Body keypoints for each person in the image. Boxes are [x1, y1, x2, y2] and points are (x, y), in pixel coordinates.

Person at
---
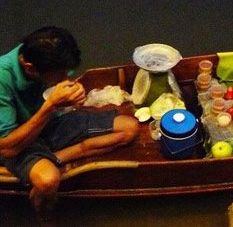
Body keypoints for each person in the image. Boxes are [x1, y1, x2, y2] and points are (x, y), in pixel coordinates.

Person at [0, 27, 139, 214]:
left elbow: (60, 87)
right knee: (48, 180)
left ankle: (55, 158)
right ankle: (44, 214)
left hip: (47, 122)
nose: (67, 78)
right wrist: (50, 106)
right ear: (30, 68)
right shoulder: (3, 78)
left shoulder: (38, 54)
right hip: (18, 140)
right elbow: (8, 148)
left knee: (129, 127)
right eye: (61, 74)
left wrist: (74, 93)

> **TASK DESCRIPTION**:
Please give back exactly the lines of the listing above that run from the one containing "right ear: (30, 68)" through the one containing "left wrist: (74, 93)", and only those.

> **YOUR RESPONSE**:
right ear: (30, 68)
right shoulder: (3, 78)
left shoulder: (38, 54)
right hip: (18, 140)
right elbow: (8, 148)
left knee: (129, 127)
right eye: (61, 74)
left wrist: (74, 93)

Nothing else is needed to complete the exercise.